# Quantum Front, Rear Sway bars and strut bars



## bimrpwr (Jun 9, 2008)

So i want to get a better front sway bar, add a rear sway bar and get strut bars for the wagon. I am going to auto-x the car and even do track events this next year so this stuff is on my list of to do's before spring along with some other performance items.

So my question is what can i use for the front/rear sway bars. Strut braces i will most likely make them unless someone knows what other cars will work.

This is on a 85 VW Quantum Wagon.


----------



## jlw (Sep 18, 2010)

QSW front sways are a fair amount thicker then regular q's and are a direct fit.. the non syncro rear axle is the same as all mkII's, so you can use most aftermarket mkII sways or torsion bars. I added a shine bar that i pulled from a yard, to the rear beam of my sedan that made a huge difference coupled with my coilovers..
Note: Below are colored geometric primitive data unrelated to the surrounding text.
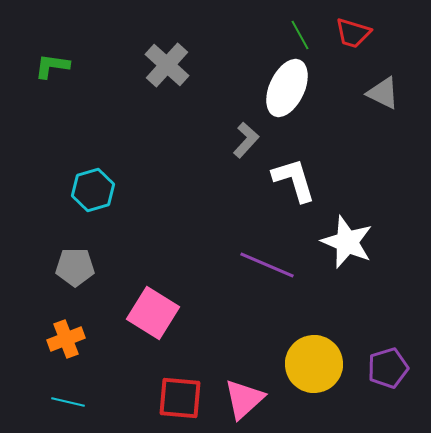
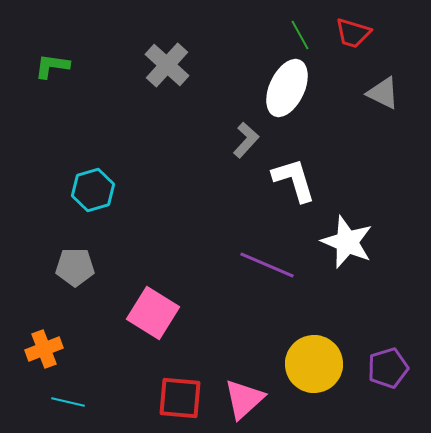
orange cross: moved 22 px left, 10 px down
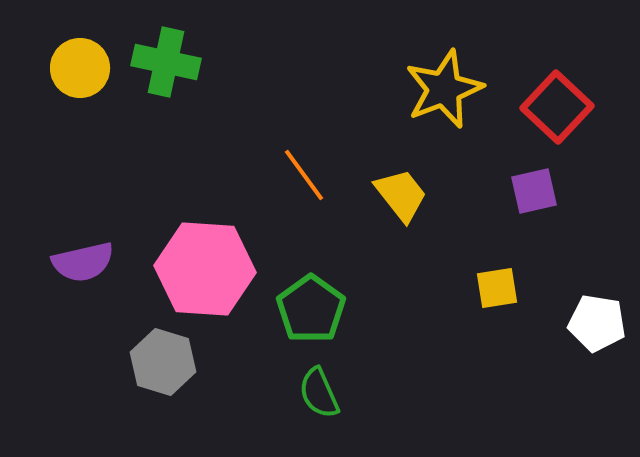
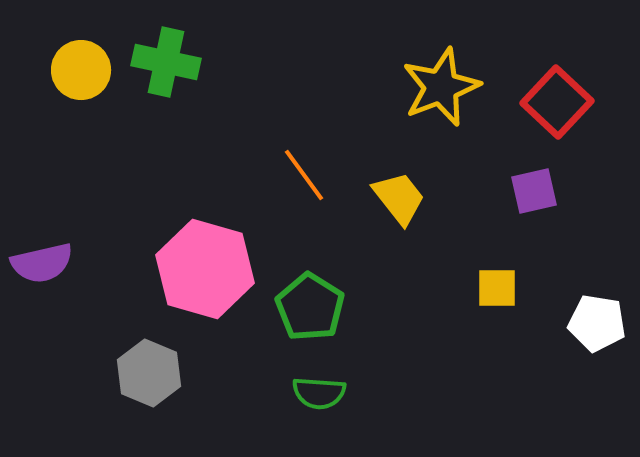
yellow circle: moved 1 px right, 2 px down
yellow star: moved 3 px left, 2 px up
red square: moved 5 px up
yellow trapezoid: moved 2 px left, 3 px down
purple semicircle: moved 41 px left, 1 px down
pink hexagon: rotated 12 degrees clockwise
yellow square: rotated 9 degrees clockwise
green pentagon: moved 1 px left, 2 px up; rotated 4 degrees counterclockwise
gray hexagon: moved 14 px left, 11 px down; rotated 6 degrees clockwise
green semicircle: rotated 62 degrees counterclockwise
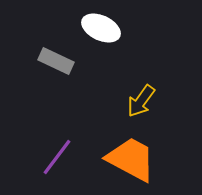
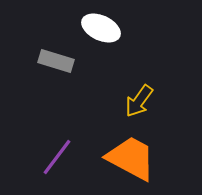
gray rectangle: rotated 8 degrees counterclockwise
yellow arrow: moved 2 px left
orange trapezoid: moved 1 px up
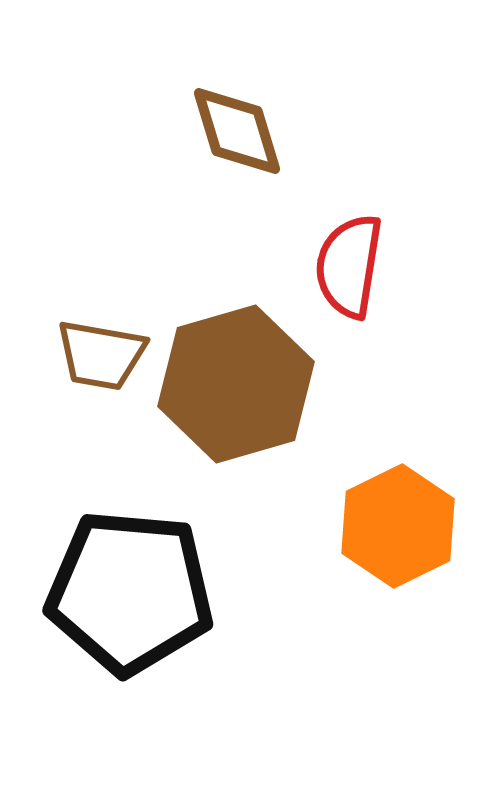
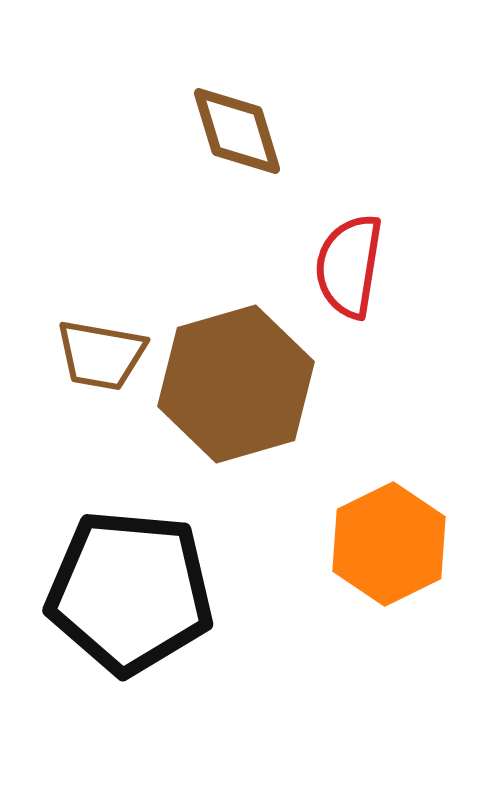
orange hexagon: moved 9 px left, 18 px down
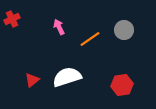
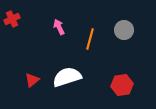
orange line: rotated 40 degrees counterclockwise
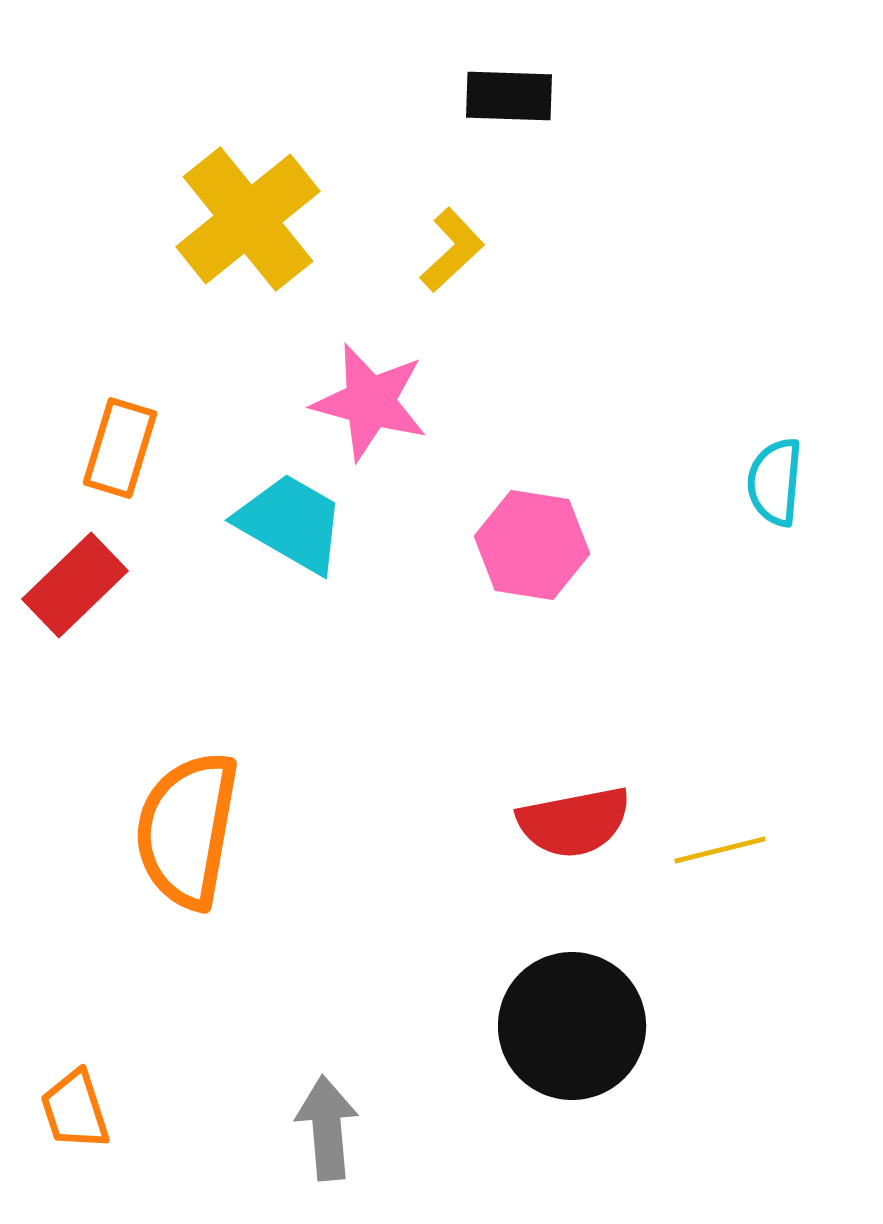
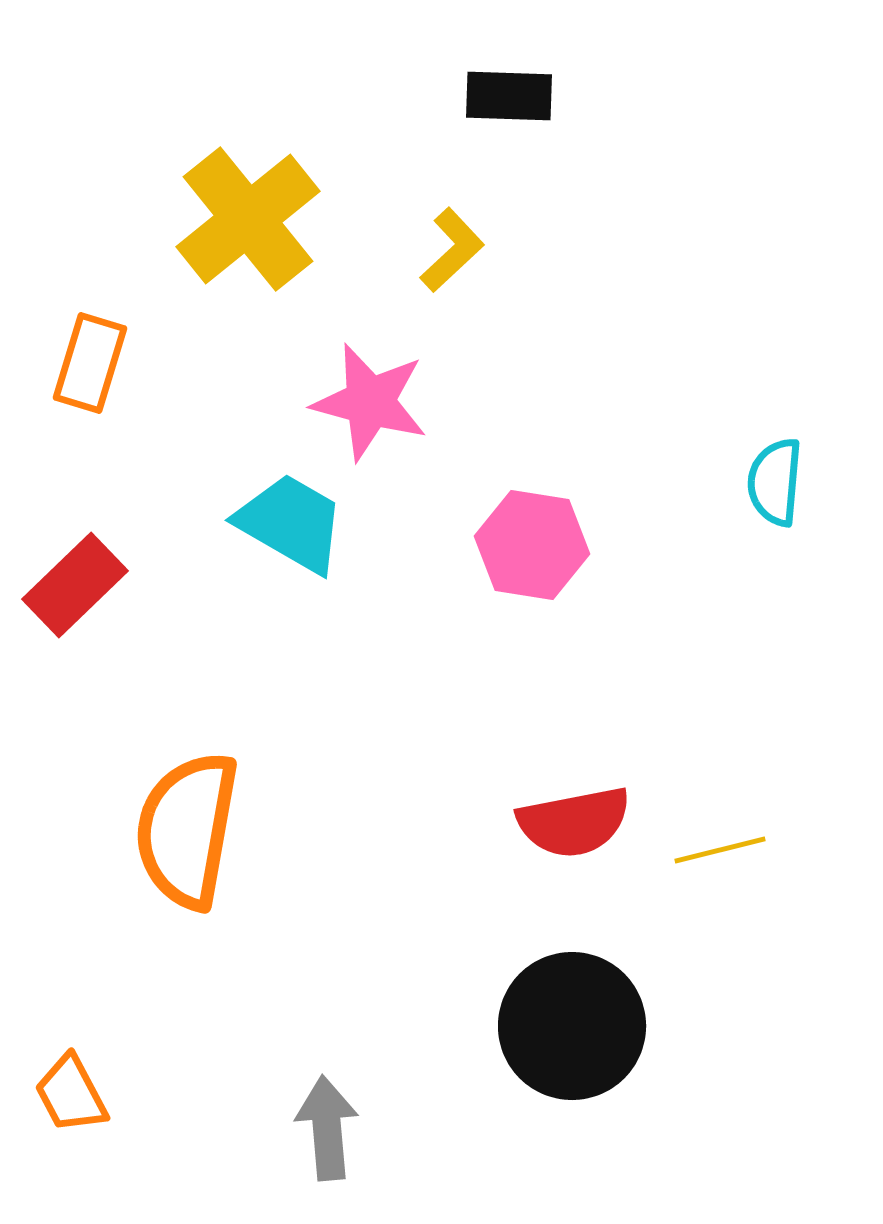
orange rectangle: moved 30 px left, 85 px up
orange trapezoid: moved 4 px left, 16 px up; rotated 10 degrees counterclockwise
Dunno bout strut braces for the wagons, but they're easy enough to fabricate as you mentioned..


----------



## bimrpwr (Jun 9, 2008)

jlw said:


> QSW front sways are a fair amount thicker then regular q's and are a direct fit.. the non syncro rear axle is the same as all mkII's, so you can use most aftermarket mkII sways or torsion bars. I added a shine bar that i pulled from a yard, to the rear beam of my sedan that made a huge difference coupled with my coilovers..
> 
> Dunno bout strut braces for the wagons, but they're easy enough to fabricate as you mentioned..


Thanks. I will be on a hunt for the front sway from a QSW then and i think i know where a rear sway is at from a MKII.


----------